The court continues:

Rules that limit the time during which litigation may be launched are common in our legal system as well as many others. Inordinate delays in litigating damage the interests of justice. They protract the disputes over the rights and obligations sought to be enforced, prolonging the uncertainty of all concerned about their affairs. Nor, in the end, is it always possible to adjudicate satisfactorily on cases that have gone stale. By then, witnesses may no longer be available to testify. The memories of one whose testimony can still be obtained may have faded and become unreliable. Documentary evidence may have disappeared. Such rules prevent procrastination and the harmful consequences of it. They, thus, serve a purpose to which no exception in principle can cogently be taken.

Further arguments that could be raised in support of the provisions of the Bill, and which have already been raised in the SA Law Commission’s 1985 report, are, amongst others, the following. Organs of the state are obliged by law to follow cautious and sometimes cumbersome procedures. Organs of state operate on an annual budget and must be notified of possible claims as soon as possible. Organs of state need time to deliberate and consider questions of policy and the possibility of settlements. If a settlement can be arrived at, unnecessary costs are saved. Organs of state act in the public interest and not for gain. Certain organs of state are obliged by law to render services in the public interest which expose them to actions. Because public funds are involved, organs of state must guard against unfounded claims.

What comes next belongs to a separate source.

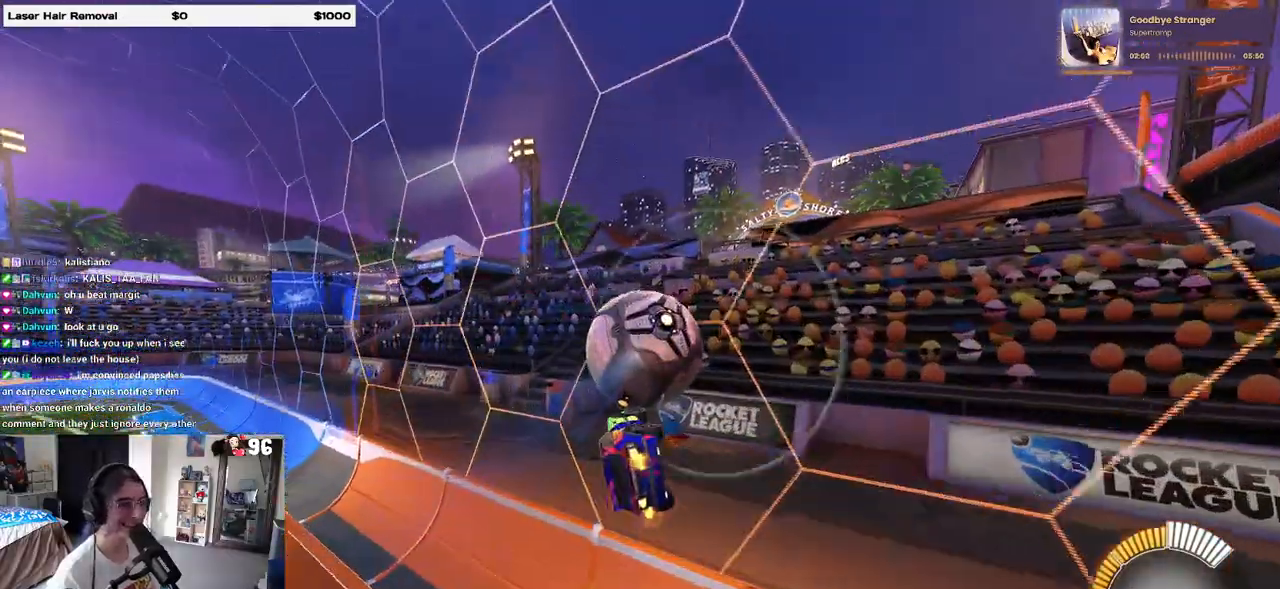
{"buttons": ["R1"], "left_stick": "center", "right_stick": "center", "events": [[50, "left_stick", "center"], [183, "left_stick", "right"], [350, "left_stick", "center"]]}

I am aware that, over the years, some judges have drawn attention to the adverse effect on claimants of requirements like those provided for in the Bill. Mr Justice Innes then a judge of the Appellate Division, described them in Benning v Union Government as conditions which clog the ordinary right of an aggrieved person to seek the assistance of a court of law''. In Avex Air v Borough of Vryheid, Mr Justice Botha, then a judge of the Appellate Division, referred to them ashampering as it does the ordinary rights of an aggrieved person to seek the assistance of the courts’’.

I also realise that certain counterarguments could also be raised against the provisions of the Bill. For example, organs of state are not the only defendants who have extensive activities and a fluctuating workforce. Large companies experience the same problems, but do not enjoy special protection. Although it is in the public interest that public funds should not be wasted, it is also in the public interest that well-founded claims should not fail as a result of strict procedural requirements.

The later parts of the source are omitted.